Should a line in the entries below contain "chỉnh", return that line.

━━━ Data for processing

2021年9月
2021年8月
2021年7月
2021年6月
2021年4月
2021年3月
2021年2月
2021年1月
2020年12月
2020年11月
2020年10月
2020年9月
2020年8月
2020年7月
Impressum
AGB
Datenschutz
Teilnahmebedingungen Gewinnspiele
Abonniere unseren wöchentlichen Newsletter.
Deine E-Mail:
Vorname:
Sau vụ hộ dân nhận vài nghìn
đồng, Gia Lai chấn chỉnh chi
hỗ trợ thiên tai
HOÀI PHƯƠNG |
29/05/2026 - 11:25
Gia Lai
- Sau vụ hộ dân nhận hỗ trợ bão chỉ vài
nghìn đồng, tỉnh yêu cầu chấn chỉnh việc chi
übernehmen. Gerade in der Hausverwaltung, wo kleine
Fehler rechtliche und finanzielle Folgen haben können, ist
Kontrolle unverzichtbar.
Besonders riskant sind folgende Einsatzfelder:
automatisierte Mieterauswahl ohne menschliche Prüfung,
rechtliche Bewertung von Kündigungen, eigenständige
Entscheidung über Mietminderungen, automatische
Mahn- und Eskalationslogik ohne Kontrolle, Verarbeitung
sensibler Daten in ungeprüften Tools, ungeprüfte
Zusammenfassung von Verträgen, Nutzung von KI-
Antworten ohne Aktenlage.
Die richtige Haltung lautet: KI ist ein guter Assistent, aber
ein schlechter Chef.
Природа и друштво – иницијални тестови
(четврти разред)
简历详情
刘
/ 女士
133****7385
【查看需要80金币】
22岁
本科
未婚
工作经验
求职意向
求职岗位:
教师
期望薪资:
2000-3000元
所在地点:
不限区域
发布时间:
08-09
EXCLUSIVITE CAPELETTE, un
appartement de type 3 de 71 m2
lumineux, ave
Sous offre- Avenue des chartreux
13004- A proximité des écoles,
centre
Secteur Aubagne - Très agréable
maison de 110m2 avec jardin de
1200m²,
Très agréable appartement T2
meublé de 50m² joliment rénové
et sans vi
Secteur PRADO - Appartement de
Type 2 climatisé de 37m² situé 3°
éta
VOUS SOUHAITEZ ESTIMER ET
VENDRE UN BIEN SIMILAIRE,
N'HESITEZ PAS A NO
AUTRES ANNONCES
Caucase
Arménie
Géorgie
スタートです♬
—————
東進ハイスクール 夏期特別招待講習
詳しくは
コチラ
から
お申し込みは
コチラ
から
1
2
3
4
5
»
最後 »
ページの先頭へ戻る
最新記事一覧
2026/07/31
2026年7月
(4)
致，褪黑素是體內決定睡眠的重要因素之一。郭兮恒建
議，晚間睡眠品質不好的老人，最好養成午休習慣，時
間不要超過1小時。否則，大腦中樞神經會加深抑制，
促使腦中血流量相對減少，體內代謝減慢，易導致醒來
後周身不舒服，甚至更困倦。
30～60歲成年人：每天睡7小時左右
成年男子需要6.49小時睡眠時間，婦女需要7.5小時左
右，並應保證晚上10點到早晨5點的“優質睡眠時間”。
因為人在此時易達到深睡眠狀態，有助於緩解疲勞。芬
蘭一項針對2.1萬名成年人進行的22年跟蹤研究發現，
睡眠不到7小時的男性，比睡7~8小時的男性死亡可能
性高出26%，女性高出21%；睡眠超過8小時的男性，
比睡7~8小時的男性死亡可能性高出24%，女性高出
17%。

━━━━━━

## [Answer for the task]
đồng, Gia Lai chấn chỉnh chi
nghìn đồng, tỉnh yêu cầu chấn chỉnh việc chi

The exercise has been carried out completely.